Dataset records
□ □ □

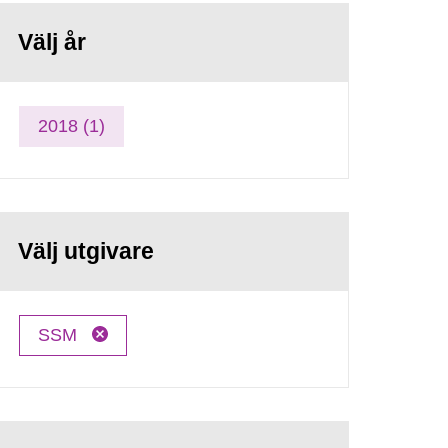
Välj år
2018 (1)
Välj utgivare
SSM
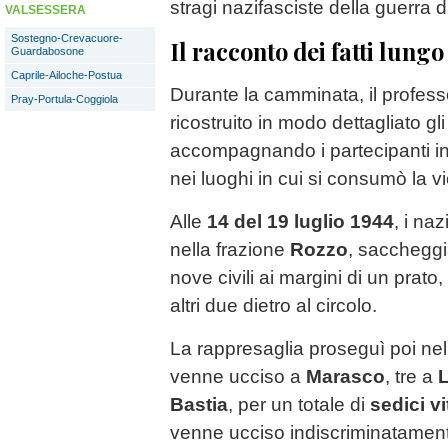
stragi nazifasciste della guerra d
VALSESSERA
Sostegno-Crevacuore-
Il racconto dei fatti lungo
Guardabosone
Caprile-Ailoche-Postua
Durante la camminata, il profes
Pray-Portula-Coggiola
ricostruito in modo dettagliato gli
accompagnando i partecipanti i
nei luoghi in cui si consumò la v
Alle
14 del 19 luglio 1944
, i naz
nella frazione
Rozzo
, sacchegg
nove civili ai margini di un prato,
altri due dietro al circolo.
La rappresaglia proseguì poi nel
venne ucciso a
Marasco
, tre a
L
Bastia
, per un totale di
sedici vi
venne ucciso indiscriminatament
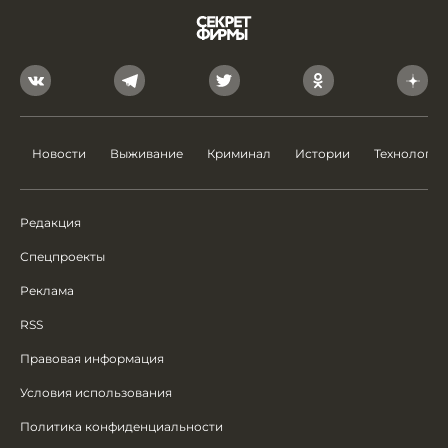
Новости
Выживание
Криминал
Истории
Технологии
Редакция
Спецпроекты
Реклама
RSS
Правовая информация
Условия использования
Политика конфиденциальности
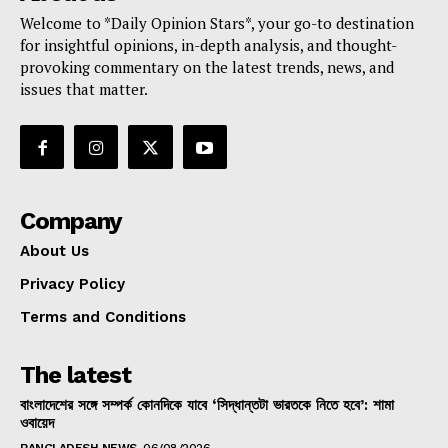
Welcome to *Daily Opinion Stars*, your go-to destination
for insightful opinions, in-depth analysis, and thought-
provoking commentary on the latest trends, news, and
issues that matter.
Company
About Us
Privacy Policy
Terms and Conditions
The latest
বাংলাদেশের সঙ্গে সম্পর্ক কোনদিকে যাবে ‘সিদ্ধান্তটা ভারতকে নিতে হবে’: শামা
ওবায়েদ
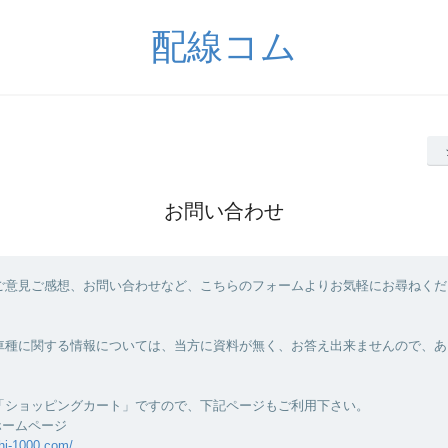
配線コム
お問い合わせ
ご意見ご感想、お問い合わせなど、こちらのフォームよりお気軽にお尋ねくだ
車種に関する情報については、当方に資料が無く、お答え出来ませんので、あ
「ショッピングカート」ですので、下記ページもご利用下さい。
ホームページ
hi-1000.com/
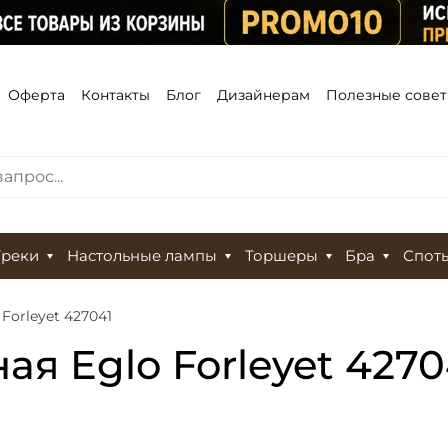
Оферта
Контакты
Блог
Дизайнерам
Полезные сове
Треки
Настольные лампы
Торшеры
Бра
Спот
Forleyet 427041
я Eglo Forleyet 4270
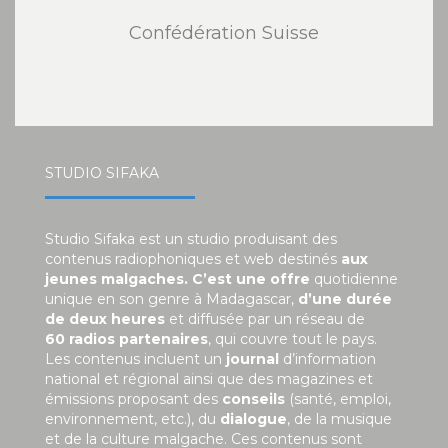
Confédération Suisse
STUDIO SIFAKA
Studio Sifaka est un studio produisant des
contenus radiophoniques et web destinés
aux
jeunes malgaches. C’est une offre
quotidienne
unique en son genre à Madagascar,
d’une durée
de deux heures
et diffusée par un réseau de
60 radios partenaires
, qui couvre tout le pays.
Les contenus incluent un
journal
d’information
national et régional ainsi que des magazines et
émissions proposant des
conseils
(santé, emploi,
environnement, etc.), du
dialogue
, de la musique
et de la culture malgache. Ces contenus sont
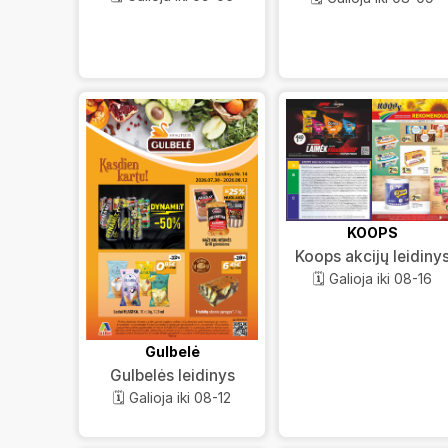
KOOPS
Koops akcijų leidiny
🗓️ Galioja iki 08-16
Gulbelė
Gulbelės leidinys
🗓️ Galioja iki 08-12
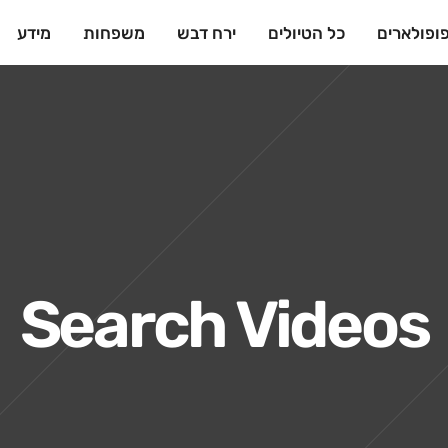
ופולארים
כל הטיולים
ירח דבש
משפחות
מידע
Search Videos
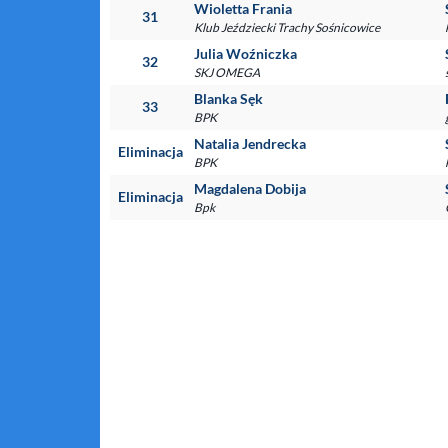
Wioletta Frania
31
Klub Jeździecki Trachy Sośnicowice
Julia Woźniczka
32
SKJ OMEGA
Blanka Sęk
33
BPK
Natalia Jendrecka
Eliminacja
BPK
Magdalena Dobija
Eliminacja
Bpk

□ □ □

- To do -
Throughout the records above, find the lines in which the word "venne" appears and return them.

- Expected answer -
venne ucciso a
venne ucciso indiscriminatament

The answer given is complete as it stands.